In theory, a move away from Europe is plausible. Of the 16 Grands Prix, 11 are held in Europe, nine in EU countries. But next year the United States will stage a Grand Prix, China is likely to stage one and Argentina and South Africa could also return to the scene.
If four races were taken away from the tobacco-conscious EU, the union’s share of the Grand Prix calendar would be down to five, of which three, those held in Britain and Germany (voluntarily) and France (by law) do not carry any cigarette advertising.
With countries such as Korea, India and Indonesia fighting for a race, it would not be difficult for Ecclestone to lose more races in Europe.
The FIA claims there is already an imbalance, with 70% of the world television audience for Formula One based in the Asia/ Pacific region.
It also points out that those EU countries that would ban tobacco-sponsored events would carry television pictures of races from the rest of the world, advertising more brands than you could shake a dried leaf at.
The politically adroit Mosley says: “These events would still be televised globally and be seen throughout the EU. There would be no reduction in the level of exposure to tobacco sponsorship.”
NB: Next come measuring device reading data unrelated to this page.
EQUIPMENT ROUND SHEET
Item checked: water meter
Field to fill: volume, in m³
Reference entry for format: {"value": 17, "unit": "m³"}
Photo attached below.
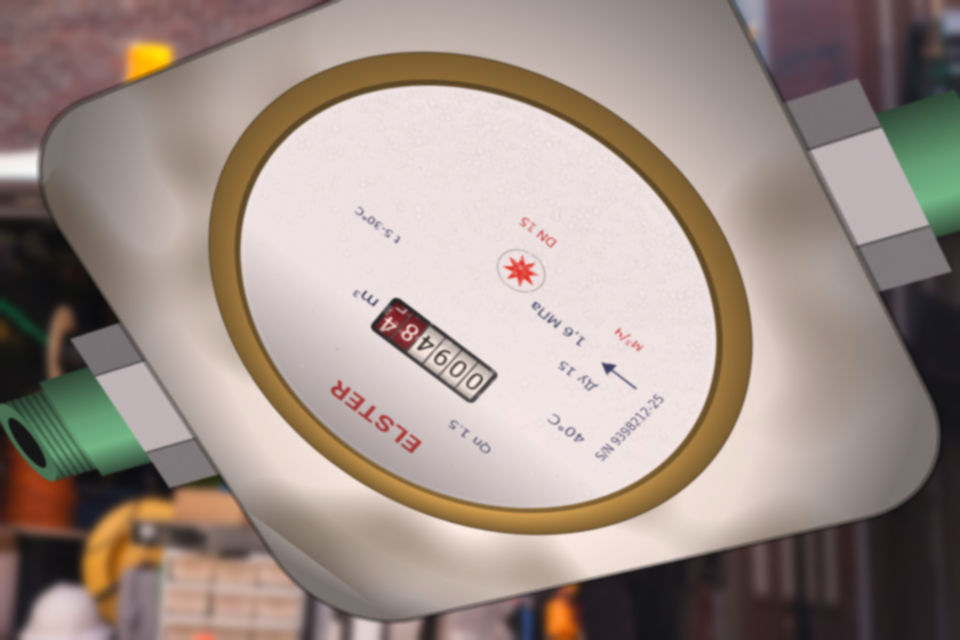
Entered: {"value": 94.84, "unit": "m³"}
Mosley claims tobacco sponsorship in Formula One does not encourage young people to take up smoking but merely makes existing smokers change their brand. He adds: `We have launched an inquiry, which will be judged by an independent assessor, and if it can be shown that tobacco company logos appearing at Formula One races cause people to start smoking, the case for the total elimination of tobacco sponsorship would be overwhelming.”
In that case, the FIA has said it would bring forward the date of the tobacco ban.
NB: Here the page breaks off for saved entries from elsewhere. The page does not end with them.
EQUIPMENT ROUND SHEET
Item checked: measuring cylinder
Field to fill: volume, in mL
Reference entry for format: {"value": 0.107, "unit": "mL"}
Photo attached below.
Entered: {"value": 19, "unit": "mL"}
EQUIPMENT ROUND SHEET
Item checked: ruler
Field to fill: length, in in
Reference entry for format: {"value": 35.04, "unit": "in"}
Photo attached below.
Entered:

Mosley sounds a little peeved with governments when he says: “The truth is that many governments, if not all of them, know perfectly well that banning the advertising of tobacco products will not reduce consumption.
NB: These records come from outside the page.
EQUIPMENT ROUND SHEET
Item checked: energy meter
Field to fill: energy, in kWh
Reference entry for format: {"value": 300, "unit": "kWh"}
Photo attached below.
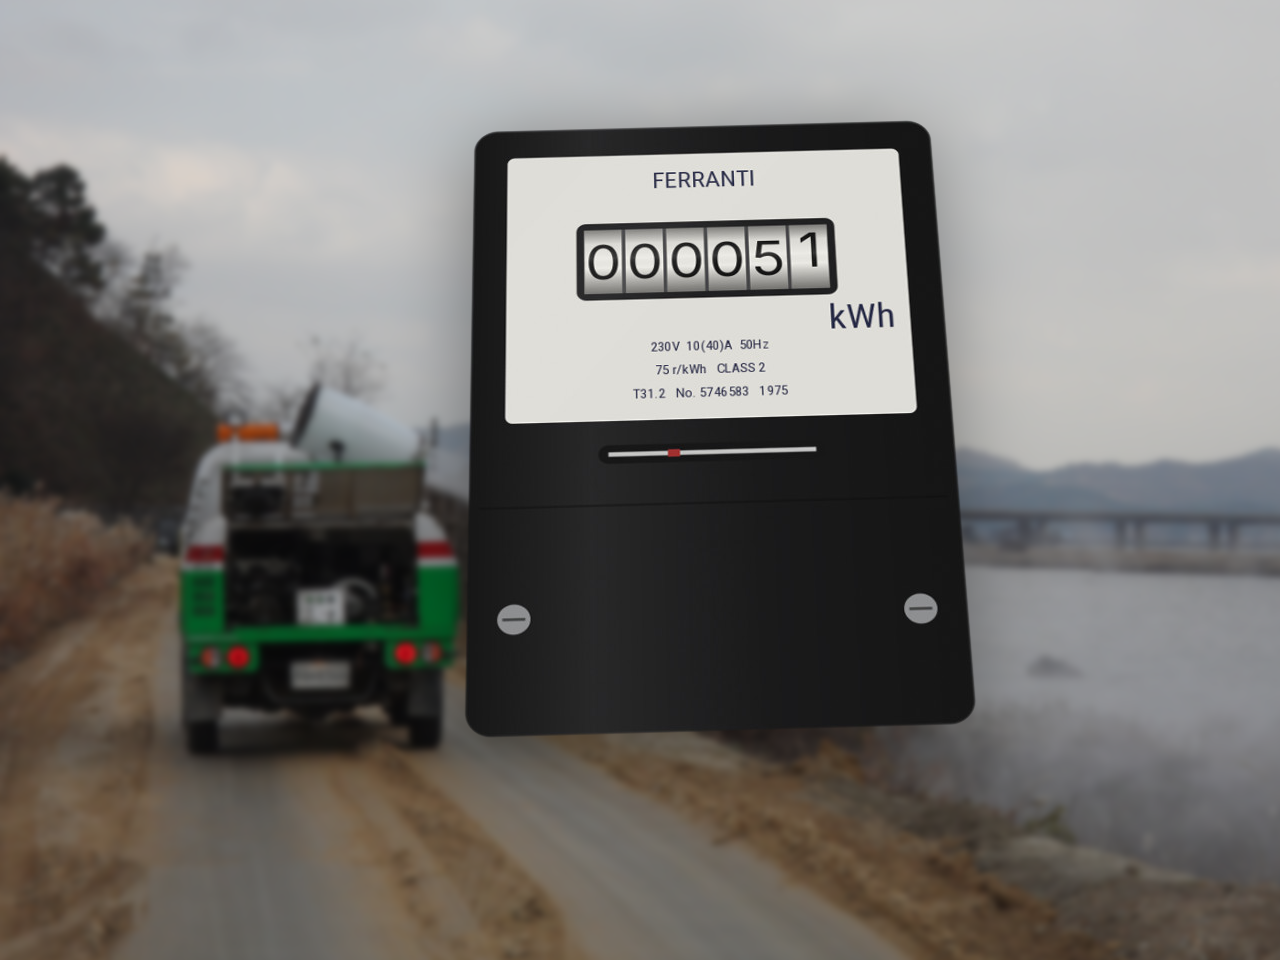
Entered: {"value": 51, "unit": "kWh"}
“They also know that tobacco is a substantial source of taxation income. At the same time, they want to be politically correct and be seen to be taking action against smoking.
“In banning advertising, they know it will have absolutely no effect at all on the consumption of tobacco and therefore it will not damage their revenue from taxation. This is hypocrisy of the worst kind.”
Even the cleverness of Ecclestone and Mosley, however, is unlikely to save the day for the tobacco companies. For the anti-smoking lobby is not confined to the EU. In Singapore and Thailand, for example, there are complex laws governing tobacco advertising. In Thailand the names and logos of cigarette manufacturers will be blurred during the Australian race.
Then there is the fact that an increasing number of major car manufacturers who will become involved in Formula One in the next few years, such as BMW, Honda and Toyota, do not want their identity swamped by a major tobacco company as title sponsor.
Even the FIA’s offer of a worldwide reduction of tobacco advertising may not be enough, and according to British Labour MP Peter Hain, a genuine Formula One fan, drivers should lead the move away from tobacco. “We want to see Formula One weaned off tobacco. You can’t do it overnight and the FIA has put forward a very good case for phasing it out. But I would like to see drivers taking tobacco off their overalls and helmets as a first step.
“The drivers are the ones who inspire young people and if they did not wear branding, it would stop that almost sexy image of tobacco and encourage other sponsors to come into the sport.”
Hain also wants to see Britain remain the natural home of Formula One engineering.
“It is our equivalent to Nasa,” he says. “It is not merely a spin-off to the motor industry as a whole, it has created a culture of engineering excellence in which Britain is a world-beater, and I think this should be shouted from the roof-tops.”
Another world-beater, one Bernie Ecclestone, is now facing his biggest challenge – to keep Formula One on track without the tobacco millions.